In recent weeks, students from UCLA to Harvard and every institution in between have flocked toward Arabic-language courses, Islamic religion classes and Middle Eastern and terrorism studies with titles like "Islamic Traditions," "Thought and Change in the Contemporary Middle East," and "the Historical Roots of Terrorism." The quest for any information pertaining to the recent terrorist attacks and their underlying causes illustrates that students do want to become informed - but the sources for information are often nonexistent.

Only about 50 U.S. education institutions boast comprehensive Middle Eastern studies program, including history, culture, language and literature, according to the Oct. 1 issue of the Christian Science Monitor.

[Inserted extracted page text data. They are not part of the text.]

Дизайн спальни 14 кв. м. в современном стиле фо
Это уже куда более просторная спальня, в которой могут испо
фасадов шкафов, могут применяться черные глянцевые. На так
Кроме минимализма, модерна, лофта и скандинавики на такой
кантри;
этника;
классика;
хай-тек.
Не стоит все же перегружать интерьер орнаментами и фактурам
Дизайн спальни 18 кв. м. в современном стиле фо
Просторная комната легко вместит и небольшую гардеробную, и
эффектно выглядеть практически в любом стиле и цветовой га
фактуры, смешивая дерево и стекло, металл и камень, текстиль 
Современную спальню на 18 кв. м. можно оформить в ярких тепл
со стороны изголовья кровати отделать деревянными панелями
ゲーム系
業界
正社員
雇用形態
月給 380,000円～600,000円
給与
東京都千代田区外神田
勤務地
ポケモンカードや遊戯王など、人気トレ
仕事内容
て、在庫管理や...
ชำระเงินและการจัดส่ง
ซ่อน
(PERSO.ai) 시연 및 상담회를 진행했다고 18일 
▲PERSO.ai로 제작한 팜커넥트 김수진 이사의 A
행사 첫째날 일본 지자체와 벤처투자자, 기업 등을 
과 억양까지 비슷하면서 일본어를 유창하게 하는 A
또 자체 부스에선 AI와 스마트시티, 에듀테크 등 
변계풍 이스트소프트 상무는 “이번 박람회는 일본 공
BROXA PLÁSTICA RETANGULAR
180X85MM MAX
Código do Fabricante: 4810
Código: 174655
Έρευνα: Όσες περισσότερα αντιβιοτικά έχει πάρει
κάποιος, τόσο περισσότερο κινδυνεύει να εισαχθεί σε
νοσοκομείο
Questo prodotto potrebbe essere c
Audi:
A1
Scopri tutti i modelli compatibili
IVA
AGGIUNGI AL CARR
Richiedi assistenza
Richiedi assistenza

While other colleges offer a smattering of seminars involving Islamic and Arab nations, the region is chronically absent from the average student's education.

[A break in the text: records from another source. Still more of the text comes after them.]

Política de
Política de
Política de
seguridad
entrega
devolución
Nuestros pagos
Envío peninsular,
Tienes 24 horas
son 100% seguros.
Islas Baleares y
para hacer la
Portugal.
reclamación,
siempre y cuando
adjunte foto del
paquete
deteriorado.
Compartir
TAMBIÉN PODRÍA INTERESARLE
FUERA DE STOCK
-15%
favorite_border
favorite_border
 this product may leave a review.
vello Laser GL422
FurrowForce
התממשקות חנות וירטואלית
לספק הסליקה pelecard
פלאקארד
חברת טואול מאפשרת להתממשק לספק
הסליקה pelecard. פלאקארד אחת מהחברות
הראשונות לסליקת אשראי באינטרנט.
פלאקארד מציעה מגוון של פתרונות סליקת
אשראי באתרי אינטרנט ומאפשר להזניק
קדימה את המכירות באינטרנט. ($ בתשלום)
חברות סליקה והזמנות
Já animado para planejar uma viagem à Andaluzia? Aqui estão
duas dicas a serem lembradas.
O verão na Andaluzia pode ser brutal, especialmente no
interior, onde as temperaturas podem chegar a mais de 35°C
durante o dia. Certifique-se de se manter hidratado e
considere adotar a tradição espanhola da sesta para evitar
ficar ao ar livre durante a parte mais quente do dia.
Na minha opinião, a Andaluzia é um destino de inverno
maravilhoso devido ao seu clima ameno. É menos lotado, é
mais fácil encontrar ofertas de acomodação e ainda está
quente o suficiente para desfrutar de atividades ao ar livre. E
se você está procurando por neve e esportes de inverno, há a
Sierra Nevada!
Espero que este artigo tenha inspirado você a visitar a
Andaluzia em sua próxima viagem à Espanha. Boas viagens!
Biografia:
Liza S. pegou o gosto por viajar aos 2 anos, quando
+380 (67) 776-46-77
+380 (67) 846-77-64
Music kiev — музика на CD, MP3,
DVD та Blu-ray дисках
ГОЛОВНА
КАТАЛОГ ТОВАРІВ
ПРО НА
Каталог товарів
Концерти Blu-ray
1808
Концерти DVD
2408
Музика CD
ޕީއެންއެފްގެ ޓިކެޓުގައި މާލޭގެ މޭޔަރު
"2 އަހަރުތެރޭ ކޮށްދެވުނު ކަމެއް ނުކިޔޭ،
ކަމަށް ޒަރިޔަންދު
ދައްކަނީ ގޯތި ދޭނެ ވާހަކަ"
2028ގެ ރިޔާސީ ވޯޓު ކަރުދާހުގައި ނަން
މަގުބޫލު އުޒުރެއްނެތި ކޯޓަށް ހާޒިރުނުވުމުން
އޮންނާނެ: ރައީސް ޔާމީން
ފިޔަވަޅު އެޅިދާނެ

A quick glance through UB's course catalog confirms our own deficiency in that area. UB offers Arabic 101 and 201, which accommodate a combined total of about 40 students. In the history department, the only courses which seem remotely relevant are "Israel and the Ancient Near East" and "War in the Ancient Mediterranean World" - both of which concentrate on ancient civilizations, rather than modern implications.

The political science department offers a general course entitled "War and International Security," which could possibly be pertinent to the current international situation, but is not directed at the region in question. UB's religious studies department, aside from an intro course entitled "World Religions," centers mainly around Judaism and Christianity. Islam, the third major world religion, is noticeably absent from the course list.

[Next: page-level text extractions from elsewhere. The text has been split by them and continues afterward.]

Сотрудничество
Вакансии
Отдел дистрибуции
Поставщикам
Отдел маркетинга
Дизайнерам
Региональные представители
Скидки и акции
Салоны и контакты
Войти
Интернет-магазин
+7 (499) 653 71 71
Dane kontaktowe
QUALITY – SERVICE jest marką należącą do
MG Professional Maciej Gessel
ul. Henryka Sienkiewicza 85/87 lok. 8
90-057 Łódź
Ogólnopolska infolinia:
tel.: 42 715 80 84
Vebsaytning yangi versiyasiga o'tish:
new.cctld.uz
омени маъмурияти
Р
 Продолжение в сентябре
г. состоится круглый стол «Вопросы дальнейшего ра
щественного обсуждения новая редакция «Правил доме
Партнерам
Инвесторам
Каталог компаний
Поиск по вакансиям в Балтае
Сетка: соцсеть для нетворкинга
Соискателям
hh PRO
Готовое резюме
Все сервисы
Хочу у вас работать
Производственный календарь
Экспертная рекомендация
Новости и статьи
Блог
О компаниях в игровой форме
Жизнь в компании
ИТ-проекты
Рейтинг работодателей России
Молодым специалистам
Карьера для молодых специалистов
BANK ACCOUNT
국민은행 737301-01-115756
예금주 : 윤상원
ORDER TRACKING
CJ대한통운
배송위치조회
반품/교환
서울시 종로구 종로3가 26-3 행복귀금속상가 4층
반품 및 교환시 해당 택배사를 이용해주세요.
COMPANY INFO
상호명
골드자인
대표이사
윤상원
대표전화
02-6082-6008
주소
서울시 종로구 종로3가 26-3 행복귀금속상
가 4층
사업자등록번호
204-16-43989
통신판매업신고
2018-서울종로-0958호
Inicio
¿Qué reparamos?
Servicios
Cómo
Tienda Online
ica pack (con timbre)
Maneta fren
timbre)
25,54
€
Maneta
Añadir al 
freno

Thus a student searching for the intellectual, historical or cultural foundations of the current crisis in terrorism would certainly not find the answers within the lecture halls of UB.

Academia, which should be leading the way in educating and informing our future citizens, has faltered.

As Yonah Alexander of the Arlington-based Inter University Center for Terrorism studies said in the Monitor, "People were blind. They treated terrorism like a nuisance that will go away. Now, after all these years, we needed this terrible tragedy to wake us up. While we in academia slept, the terrorists were planning their next attack. We didn't study this according to our intellectual traditions."

Perhaps "studying" the issue would not have prevented terrorists from crashing hijacked planes into the World Trade Center and the Pentagon. Perhaps "academic" discussions could not have saved the 6,000 individuals killed by the collapsing towers, plummeting debris or scalding fires.

But only by understanding the complexity of international relations, by comprehending the impact of foreign policy on countries throughout the globe and by analyzing the motives behind terrorist actions, can we possibly hope to attain peace and stability in our world. While the immediate situation may be "solved" with bombs and gunpowder, threats and retaliation, only diplomacy and international cooperation can forge a lasting peace.

As Santayana said, "those who forget the past are condemned to relive it." Let us hope that we can learn from the tragic events of Sept. 11. If we all go on with our lives, oblivious of our surroundings and ignorant of the world outside our borders, then the lives lost are beyond redemption.